We first create a Message
:
pub fn rcall(
handle: &CommHandle,
data1: u64,
data2: MessageData,
data3: MessageData,
expect_rdata1: Option<u64>
) -> Result<(u64, MessageData, MessageData), (SyscallError, Message)> {
let mut message = match (data2, data3) {
(MessageData::Value(value2), MessageData::Value(value3)) => Message::Short(data1, value2, value3),
(data2, data3) => Message::Long(data1, data2, data3)
};
...
Then inside a loop try sending the message, match on the result and include a case
Err((syscalls::SYSCALL_ERROR_SEND_BLOCKING, ret_message)) |
Err((syscalls::SYSCALL_ERROR_RECV_BLOCKING, ret_message)) => {
// Rendezvous blocked
message = ret_message; // Handles may have changed
// Wait
continue; // Go around for another try
}
In a few places we now need to wait for a while to allow state to
change, or for messages to be received. Rather than using CPU cycles
in a big nop
loop, we can instead yield the processor, allowing
other more useful threads to run. One of them may indeed need to run
before the current thread can do anything.

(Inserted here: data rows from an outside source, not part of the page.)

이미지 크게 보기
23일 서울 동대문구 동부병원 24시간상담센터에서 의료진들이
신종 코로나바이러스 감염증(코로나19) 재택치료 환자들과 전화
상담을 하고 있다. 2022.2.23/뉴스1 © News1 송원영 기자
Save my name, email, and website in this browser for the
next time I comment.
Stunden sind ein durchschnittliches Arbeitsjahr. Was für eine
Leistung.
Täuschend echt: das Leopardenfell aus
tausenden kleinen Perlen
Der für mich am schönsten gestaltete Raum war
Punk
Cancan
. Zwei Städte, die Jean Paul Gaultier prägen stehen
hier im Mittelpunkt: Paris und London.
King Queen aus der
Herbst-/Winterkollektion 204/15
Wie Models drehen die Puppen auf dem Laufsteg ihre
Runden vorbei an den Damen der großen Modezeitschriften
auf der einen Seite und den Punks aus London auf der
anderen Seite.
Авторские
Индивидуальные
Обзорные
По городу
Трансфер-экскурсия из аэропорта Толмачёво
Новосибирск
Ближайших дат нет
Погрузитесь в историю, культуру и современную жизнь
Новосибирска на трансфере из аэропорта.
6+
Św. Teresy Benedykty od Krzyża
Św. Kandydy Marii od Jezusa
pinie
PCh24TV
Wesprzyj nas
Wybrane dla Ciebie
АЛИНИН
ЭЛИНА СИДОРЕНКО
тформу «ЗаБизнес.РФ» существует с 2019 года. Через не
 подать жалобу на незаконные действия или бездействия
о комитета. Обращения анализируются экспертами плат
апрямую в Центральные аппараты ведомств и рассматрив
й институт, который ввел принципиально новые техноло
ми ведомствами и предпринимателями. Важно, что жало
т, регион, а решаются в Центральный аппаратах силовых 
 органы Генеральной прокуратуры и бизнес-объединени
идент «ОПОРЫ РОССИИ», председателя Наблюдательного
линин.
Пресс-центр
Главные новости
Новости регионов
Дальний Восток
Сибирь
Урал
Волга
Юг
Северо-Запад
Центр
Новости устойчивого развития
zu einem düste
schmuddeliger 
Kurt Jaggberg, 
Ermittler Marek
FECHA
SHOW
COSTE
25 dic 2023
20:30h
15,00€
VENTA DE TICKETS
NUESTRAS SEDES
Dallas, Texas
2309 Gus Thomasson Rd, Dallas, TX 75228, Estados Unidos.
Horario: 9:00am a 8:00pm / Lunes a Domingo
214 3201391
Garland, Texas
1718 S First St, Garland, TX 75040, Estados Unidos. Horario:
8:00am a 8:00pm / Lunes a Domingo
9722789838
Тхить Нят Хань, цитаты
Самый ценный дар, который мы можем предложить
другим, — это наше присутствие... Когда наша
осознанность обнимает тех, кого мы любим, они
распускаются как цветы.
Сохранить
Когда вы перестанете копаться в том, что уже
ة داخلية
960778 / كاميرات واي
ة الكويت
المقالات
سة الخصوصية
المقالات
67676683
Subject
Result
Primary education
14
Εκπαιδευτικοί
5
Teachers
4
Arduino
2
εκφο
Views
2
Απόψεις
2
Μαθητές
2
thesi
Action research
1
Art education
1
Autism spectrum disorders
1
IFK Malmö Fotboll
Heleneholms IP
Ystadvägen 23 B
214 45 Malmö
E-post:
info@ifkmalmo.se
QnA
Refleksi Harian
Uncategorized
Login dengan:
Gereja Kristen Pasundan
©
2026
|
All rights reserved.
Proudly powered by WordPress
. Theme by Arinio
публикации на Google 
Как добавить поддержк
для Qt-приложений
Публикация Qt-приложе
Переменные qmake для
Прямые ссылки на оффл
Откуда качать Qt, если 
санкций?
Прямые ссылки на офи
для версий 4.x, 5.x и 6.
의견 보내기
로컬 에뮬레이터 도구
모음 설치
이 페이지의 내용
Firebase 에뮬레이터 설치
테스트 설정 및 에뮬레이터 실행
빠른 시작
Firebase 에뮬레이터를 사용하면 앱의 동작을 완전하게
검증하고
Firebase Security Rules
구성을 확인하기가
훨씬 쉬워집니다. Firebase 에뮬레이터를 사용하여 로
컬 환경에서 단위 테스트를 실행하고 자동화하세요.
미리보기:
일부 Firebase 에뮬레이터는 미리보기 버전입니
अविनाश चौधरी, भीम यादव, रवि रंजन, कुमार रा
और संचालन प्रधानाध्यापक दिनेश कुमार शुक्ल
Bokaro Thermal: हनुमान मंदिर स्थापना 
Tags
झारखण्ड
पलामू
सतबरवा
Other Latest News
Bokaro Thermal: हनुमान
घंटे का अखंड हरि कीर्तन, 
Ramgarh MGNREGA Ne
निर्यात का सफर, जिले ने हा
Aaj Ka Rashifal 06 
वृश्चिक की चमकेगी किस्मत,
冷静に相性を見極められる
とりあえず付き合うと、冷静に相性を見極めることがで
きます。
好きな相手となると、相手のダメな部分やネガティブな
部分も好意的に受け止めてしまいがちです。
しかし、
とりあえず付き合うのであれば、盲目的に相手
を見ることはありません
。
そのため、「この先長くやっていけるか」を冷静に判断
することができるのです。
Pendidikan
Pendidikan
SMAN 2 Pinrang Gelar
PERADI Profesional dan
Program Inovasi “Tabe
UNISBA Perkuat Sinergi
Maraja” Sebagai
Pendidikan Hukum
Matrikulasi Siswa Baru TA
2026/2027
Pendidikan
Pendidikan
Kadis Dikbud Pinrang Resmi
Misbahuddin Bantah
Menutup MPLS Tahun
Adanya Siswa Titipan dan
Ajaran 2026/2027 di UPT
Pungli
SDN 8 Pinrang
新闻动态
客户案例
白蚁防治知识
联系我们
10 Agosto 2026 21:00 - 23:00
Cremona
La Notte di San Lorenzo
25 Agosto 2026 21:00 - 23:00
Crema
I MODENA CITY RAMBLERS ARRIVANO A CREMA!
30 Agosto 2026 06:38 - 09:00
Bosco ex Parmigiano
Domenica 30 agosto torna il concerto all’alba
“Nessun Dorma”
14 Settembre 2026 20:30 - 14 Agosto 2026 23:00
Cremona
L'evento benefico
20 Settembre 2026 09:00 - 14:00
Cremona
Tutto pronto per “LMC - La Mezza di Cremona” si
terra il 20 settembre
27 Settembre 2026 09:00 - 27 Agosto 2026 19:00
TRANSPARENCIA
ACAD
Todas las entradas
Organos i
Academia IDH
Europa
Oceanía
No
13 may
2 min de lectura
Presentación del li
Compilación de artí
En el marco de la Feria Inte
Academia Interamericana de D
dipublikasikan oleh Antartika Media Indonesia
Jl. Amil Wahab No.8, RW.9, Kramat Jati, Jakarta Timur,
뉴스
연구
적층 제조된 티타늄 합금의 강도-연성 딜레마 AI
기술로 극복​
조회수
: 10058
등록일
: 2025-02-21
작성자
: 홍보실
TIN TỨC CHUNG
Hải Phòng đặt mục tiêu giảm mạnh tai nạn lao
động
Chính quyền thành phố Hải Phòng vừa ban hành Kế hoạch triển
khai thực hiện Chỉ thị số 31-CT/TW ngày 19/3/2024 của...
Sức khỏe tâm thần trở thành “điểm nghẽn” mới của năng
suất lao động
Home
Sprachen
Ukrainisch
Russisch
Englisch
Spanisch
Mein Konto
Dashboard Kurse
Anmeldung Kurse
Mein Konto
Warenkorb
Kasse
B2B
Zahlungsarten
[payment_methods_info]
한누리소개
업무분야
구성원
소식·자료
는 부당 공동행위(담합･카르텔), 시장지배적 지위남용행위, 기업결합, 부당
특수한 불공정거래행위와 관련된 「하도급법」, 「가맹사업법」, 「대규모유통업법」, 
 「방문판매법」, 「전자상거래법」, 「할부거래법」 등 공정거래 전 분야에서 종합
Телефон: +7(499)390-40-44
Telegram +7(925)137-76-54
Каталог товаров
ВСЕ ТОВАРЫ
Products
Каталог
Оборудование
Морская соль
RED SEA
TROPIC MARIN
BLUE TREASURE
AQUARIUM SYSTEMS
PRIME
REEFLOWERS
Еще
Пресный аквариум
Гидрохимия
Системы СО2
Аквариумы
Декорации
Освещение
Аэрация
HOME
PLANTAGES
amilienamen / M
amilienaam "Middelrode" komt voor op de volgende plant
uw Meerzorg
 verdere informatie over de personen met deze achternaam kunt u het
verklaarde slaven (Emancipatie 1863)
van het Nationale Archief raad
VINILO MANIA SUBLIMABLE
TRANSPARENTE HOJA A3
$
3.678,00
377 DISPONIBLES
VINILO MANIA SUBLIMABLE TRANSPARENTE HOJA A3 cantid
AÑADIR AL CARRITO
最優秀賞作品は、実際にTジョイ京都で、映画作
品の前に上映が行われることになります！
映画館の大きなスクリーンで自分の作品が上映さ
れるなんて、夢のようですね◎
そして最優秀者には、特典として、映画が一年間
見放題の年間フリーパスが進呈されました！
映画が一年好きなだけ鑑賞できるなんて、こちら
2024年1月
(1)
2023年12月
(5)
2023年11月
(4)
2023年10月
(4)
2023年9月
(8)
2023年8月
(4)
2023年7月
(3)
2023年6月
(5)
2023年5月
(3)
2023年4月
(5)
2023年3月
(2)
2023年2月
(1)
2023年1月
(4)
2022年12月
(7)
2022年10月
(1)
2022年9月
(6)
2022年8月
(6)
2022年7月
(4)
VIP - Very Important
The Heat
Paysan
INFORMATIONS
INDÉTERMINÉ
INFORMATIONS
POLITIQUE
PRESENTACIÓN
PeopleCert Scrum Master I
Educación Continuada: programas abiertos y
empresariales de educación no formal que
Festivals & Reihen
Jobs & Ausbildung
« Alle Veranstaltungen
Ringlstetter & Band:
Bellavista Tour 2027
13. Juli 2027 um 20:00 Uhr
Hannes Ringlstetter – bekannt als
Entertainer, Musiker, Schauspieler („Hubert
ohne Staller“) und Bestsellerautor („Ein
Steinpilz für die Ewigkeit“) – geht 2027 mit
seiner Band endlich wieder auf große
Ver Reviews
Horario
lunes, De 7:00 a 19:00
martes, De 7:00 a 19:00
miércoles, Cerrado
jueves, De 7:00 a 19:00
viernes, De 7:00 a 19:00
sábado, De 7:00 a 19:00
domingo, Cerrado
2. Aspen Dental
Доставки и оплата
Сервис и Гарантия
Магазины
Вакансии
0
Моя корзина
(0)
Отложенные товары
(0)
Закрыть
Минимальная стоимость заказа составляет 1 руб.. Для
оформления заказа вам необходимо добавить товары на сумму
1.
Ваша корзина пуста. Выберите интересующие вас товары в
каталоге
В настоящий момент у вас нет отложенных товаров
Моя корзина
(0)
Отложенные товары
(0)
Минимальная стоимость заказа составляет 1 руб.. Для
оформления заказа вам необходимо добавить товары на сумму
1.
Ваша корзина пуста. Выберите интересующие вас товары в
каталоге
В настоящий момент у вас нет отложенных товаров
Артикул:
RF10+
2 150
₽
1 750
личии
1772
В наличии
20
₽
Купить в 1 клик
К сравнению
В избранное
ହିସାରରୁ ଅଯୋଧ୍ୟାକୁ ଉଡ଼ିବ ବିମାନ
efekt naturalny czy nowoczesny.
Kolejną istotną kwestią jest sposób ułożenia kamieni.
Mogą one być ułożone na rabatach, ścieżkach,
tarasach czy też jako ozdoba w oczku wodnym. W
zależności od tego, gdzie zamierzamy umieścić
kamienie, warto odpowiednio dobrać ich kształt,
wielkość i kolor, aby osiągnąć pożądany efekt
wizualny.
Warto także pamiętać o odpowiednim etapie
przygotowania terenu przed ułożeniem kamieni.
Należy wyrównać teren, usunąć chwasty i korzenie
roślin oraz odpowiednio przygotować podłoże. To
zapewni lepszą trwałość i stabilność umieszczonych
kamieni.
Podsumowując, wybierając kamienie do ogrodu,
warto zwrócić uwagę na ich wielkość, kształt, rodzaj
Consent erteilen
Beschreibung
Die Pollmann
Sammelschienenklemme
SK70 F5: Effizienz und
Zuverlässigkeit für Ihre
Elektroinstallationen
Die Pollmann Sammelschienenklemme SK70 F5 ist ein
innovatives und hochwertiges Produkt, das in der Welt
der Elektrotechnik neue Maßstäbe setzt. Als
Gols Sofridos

Fortunately adding a thread_yield
system call is quite straightforward
using the pieces we already have. In the kernel (syscalls.rs
) we just schedule
the next thread and launch it (via iret
):
fn sys_yield(context_ptr: *mut Context) {
let next_stack = process::schedule_next(context_ptr as usize);
interrupts::launch_thread(next_stack);
}
In the user library euralios_std
the function just calls with
SYSCALL_YIELD
in rax
(value 9 currently):
pub fn thread_yield() {
unsafe{
asm!("syscall",
in("rax") SYSCALL_YIELD,
out("rcx") _,
out("r11") _);
}
}
Everywhere we need to wait, such as in rcall
if the rendezvous is
blocked, we can now call syscalls::thread_yield()
.
Some further improvements are possible in future, to reduce power use
when nothing is happening. They all require adding a way to tell the
scheduler that yield
was called:
- If all running threads yield, the scheduler should
hlt
, or schedule a lowest-priority task which does something similar. - If really nothing is happening, there’s no point in waking up every
timer interrupt to schedule a task that doesn’t have anything to do
except call
yield
again. Instead we should make the timer interval longer, or turn it off entirely. Several kernels, including Linux, are “tickless” in that they dynamically adjust their interrupt timer.